In January, Ryan Cooper wrote for The Week that the state of Wisconsin “effectively exists under one-party rule.” Democrats can still win statewide elections — say, for governor or U.S. Senate — but state legislative districts are hopelessly gerrymandered in favor of Republicans. If the Supreme Court sides with Moore, GOP-controlled legislatures in states like Wisconsin would have full authority to rig not only their own states’ legislative elections, but elections to the U.S. House of Representatives as well.
And it might not stop there. Article II, Section 1 of the U.S. Constitution empowers each state to “appoint, in such Manner as the Legislature thereof may direct, a Number of Electors” equal to that state’s number of senators and representatives. The clause doesn’t say anything about the popular vote. This means, in theory, that state legislators can appoint whoever they want to the Electoral College. If SCOTUS side with Moore next summer on the question of federal redistricting, they’re likely to apply the same reasoning to presidential elections. This interpretation was floated by conservative justices — including Thomas — during the Bush v. Gore (2000) case that handed George W. Bush the presidency.
The Electoral Count Act of 1887 stipulates that each state’s slate of electors must be certified by the governor of that state. In states like Wisconsin— which has a Democratic governor — this law could prevent the Republican-led legislature from handing the state’s electoral votes to a losing Republican candidate.
But wait — if the independent state legislature doctrine is correct, then the governor has no right to usurp the legislature’s constitutionally granted powers. That provision of the Electoral Count Act (ECA) would be struck down.
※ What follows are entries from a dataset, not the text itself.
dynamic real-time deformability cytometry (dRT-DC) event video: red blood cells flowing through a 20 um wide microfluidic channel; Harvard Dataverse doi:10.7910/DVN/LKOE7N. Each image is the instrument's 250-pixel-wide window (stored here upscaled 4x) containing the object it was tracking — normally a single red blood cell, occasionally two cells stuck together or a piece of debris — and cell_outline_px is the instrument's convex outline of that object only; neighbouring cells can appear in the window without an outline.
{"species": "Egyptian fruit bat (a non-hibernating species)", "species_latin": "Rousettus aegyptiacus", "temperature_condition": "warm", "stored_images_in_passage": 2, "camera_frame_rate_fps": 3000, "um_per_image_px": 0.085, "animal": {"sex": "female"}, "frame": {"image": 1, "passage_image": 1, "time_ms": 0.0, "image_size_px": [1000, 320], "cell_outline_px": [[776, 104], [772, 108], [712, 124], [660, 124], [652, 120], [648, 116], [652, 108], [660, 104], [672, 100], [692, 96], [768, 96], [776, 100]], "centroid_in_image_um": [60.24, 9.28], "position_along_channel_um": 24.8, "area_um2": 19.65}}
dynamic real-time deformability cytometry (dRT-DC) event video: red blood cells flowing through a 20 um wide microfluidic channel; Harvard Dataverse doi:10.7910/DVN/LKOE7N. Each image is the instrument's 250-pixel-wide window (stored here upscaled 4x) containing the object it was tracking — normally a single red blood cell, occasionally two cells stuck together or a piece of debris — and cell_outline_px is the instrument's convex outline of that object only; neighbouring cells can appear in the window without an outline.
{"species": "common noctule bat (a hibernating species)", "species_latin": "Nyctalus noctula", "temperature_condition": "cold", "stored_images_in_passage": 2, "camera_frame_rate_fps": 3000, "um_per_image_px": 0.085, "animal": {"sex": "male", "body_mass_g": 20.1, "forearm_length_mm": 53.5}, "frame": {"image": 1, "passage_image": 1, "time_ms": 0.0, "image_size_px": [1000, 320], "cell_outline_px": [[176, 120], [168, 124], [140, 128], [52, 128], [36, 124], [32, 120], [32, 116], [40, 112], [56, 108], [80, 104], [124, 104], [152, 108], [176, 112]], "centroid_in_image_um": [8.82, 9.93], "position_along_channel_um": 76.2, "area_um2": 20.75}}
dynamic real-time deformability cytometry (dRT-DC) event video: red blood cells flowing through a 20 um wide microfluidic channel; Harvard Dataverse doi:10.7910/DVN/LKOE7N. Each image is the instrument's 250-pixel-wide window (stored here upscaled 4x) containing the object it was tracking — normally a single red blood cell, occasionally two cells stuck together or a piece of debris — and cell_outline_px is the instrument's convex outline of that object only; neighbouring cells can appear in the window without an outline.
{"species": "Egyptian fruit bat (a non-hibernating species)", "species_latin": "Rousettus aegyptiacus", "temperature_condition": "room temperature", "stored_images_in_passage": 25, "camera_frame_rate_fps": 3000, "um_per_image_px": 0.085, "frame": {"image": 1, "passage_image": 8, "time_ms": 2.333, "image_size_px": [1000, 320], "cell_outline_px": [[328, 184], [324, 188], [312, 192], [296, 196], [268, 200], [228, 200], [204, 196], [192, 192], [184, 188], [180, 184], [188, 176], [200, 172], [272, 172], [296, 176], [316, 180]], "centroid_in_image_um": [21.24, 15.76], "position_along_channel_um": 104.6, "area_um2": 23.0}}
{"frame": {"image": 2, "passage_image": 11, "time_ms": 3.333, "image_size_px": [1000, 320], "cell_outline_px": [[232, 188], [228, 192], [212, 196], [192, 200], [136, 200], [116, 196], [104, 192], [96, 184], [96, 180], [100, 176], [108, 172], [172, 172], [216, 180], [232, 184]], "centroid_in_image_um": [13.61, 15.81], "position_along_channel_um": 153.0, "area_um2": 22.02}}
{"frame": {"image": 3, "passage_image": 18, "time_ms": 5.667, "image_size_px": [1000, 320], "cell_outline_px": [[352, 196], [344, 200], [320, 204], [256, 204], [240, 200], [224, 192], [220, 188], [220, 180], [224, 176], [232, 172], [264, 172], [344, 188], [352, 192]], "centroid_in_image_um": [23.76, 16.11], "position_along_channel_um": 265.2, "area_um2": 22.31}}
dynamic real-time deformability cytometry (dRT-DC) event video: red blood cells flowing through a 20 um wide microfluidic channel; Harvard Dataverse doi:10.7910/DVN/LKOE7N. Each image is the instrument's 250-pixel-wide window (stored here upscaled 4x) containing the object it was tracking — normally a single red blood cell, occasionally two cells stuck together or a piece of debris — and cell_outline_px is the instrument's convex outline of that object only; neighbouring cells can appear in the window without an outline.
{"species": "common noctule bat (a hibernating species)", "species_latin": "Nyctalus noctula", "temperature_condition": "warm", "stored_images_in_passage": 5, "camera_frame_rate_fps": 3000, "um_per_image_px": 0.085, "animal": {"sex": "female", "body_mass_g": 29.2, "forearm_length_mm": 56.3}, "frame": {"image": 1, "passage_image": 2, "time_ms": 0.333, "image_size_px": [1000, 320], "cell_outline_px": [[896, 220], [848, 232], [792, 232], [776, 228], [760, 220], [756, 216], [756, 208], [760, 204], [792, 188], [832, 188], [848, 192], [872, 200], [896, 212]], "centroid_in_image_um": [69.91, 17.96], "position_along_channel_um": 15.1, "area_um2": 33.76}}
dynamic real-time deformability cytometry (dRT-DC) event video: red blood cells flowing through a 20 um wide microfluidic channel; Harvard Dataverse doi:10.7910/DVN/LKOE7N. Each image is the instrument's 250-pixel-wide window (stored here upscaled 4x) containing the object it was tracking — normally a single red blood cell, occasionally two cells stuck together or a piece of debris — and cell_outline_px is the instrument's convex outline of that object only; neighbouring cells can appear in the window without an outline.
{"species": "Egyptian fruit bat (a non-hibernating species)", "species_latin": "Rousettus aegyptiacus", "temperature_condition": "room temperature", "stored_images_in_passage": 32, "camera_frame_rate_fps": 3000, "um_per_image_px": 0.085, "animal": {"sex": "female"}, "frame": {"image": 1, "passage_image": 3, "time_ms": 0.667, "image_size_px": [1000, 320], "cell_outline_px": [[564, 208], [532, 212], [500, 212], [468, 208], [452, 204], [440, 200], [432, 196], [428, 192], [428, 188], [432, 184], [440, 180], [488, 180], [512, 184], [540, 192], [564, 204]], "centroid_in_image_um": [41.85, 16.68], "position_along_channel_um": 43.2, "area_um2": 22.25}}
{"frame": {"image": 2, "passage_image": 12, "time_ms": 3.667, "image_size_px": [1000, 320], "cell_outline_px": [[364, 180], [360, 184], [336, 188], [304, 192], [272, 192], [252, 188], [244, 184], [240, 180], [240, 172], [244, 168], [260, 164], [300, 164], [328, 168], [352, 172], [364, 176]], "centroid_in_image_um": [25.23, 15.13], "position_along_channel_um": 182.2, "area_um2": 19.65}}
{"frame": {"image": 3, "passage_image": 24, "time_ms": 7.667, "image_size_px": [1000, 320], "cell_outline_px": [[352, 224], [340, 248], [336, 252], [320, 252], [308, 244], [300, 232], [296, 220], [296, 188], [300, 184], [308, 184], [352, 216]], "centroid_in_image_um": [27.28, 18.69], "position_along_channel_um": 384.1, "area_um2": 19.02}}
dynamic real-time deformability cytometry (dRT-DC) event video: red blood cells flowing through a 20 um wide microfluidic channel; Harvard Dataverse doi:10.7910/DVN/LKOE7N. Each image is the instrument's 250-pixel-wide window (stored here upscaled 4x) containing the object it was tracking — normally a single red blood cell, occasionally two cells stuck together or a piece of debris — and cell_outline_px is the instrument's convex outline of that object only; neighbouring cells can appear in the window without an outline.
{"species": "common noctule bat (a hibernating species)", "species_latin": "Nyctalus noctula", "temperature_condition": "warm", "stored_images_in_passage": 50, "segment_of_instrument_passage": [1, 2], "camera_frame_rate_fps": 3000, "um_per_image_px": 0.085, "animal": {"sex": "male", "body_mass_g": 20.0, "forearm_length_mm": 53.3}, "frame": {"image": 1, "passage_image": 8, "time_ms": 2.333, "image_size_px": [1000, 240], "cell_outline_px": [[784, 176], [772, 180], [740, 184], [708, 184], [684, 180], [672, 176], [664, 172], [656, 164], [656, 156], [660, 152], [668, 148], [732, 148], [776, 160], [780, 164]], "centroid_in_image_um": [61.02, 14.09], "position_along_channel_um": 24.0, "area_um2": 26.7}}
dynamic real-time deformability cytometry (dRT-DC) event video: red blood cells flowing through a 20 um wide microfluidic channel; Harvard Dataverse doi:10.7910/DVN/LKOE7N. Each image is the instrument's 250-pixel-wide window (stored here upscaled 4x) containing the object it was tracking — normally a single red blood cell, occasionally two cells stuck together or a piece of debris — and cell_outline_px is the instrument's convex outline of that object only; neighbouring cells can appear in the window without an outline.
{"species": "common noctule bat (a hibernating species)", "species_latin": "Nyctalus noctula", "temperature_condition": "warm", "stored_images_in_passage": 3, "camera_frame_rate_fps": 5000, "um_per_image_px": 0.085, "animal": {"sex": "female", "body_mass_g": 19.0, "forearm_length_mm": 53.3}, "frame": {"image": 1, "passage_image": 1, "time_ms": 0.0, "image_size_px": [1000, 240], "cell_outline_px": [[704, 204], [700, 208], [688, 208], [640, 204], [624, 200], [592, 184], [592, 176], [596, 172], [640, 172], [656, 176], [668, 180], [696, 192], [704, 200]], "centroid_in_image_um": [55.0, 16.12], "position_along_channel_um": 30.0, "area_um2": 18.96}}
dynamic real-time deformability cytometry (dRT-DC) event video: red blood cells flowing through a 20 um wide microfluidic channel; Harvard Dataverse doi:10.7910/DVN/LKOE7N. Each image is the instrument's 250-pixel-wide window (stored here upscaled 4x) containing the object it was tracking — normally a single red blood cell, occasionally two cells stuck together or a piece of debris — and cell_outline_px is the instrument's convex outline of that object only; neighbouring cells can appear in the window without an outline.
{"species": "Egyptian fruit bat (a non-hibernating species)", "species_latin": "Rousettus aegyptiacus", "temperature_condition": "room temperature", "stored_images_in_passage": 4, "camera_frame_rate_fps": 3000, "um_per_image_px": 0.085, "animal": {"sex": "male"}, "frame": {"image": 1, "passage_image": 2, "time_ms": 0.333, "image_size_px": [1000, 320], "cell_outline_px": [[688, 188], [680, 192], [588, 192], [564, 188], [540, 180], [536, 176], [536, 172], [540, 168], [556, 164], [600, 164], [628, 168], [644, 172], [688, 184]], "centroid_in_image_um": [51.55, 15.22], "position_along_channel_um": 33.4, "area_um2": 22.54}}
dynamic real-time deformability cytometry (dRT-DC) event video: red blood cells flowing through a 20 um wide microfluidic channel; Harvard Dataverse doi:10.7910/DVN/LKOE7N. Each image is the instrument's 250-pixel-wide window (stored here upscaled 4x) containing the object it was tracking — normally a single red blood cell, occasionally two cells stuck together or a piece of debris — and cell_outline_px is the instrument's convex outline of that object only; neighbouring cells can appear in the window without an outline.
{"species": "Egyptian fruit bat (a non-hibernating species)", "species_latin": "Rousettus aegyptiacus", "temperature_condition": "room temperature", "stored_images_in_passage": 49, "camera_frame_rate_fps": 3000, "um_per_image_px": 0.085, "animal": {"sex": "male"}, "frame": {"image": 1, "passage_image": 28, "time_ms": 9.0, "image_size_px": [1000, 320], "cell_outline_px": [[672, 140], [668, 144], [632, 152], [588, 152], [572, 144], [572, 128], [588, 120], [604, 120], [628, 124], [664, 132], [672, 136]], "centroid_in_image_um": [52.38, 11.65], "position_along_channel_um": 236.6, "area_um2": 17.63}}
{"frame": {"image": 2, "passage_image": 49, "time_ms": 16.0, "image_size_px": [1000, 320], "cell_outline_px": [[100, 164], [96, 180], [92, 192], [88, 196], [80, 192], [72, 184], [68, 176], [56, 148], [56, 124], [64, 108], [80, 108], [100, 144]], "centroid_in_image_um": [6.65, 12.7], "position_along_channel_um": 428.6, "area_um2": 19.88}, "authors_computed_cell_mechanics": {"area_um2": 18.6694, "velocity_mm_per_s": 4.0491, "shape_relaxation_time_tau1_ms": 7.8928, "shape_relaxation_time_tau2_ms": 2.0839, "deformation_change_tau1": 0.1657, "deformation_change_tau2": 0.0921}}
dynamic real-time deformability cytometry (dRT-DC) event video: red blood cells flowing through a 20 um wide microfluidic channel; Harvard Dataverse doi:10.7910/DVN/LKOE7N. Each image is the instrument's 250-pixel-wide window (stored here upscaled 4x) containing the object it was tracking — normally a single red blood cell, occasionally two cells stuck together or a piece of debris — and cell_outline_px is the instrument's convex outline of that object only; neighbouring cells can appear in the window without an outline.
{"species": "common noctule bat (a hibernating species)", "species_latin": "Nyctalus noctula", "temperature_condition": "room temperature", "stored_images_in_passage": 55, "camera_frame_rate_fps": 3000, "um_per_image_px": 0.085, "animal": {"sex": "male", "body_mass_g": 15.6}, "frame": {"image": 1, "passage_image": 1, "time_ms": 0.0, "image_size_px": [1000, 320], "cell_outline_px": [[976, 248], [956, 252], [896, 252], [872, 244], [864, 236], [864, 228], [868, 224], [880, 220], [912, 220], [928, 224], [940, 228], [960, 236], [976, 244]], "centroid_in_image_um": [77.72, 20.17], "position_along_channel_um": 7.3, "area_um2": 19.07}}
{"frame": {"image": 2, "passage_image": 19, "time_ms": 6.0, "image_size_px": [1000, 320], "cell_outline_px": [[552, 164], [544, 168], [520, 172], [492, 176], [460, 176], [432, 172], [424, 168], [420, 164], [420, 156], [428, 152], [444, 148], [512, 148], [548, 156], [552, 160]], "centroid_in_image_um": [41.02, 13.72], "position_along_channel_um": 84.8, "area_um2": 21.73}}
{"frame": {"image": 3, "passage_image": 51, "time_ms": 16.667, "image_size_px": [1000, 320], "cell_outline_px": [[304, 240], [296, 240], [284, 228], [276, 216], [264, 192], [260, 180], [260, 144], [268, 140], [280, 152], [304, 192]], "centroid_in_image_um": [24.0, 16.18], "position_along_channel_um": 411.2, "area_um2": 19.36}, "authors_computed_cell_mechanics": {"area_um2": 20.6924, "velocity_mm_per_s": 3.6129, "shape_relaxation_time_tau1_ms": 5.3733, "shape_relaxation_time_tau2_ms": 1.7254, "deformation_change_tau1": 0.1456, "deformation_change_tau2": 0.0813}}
This idea “is quickly becoming dogma among Republican legal apparatchiks,” Cooper wrote. Convincing Republican-controlled states won by President Biden to submit alternate slates of Republican electors was a key part of Trump lawyer John Eastman’s strategy to overturn the 2020 presidential election. His plan also rested on the assumption that the ECA is “likely unconstitutional.”
What’s the worst-case scenario?
Hartmann imagines a 2024 presidential contest between Biden and Florida Gov. Ron DeSantis in which Biden wins the popular vote in Georgia, North Carolina, Wisconsin, Michigan, Pennsylvania, and Arizona. The GOP-controlled legislatures of these six states then decide to disregard the will of the voters and award their 88 electoral votes to DeSantis, making him the winner and president-elect.
Republicans control both legislative houses in 29 states, plus the unicameral legislature of Nebraska, and they might soon gain the power to gerrymander themselves into a permanent majority. Those states control 306 electoral votes, more than enough to elect a president.
“It is difficult … to see the desire to put sole control of election rules in the hands of a partisan legislative body as anything more than a power grab,” argued Christine Adams in The Washington Post. Laurence H. Tribe and Dennis Aftergut were even blunter in the Los Angeles Times: “Adopting the independent state legislature theory would amount to right-wing justices making up law to create an outcome of one-party rule.”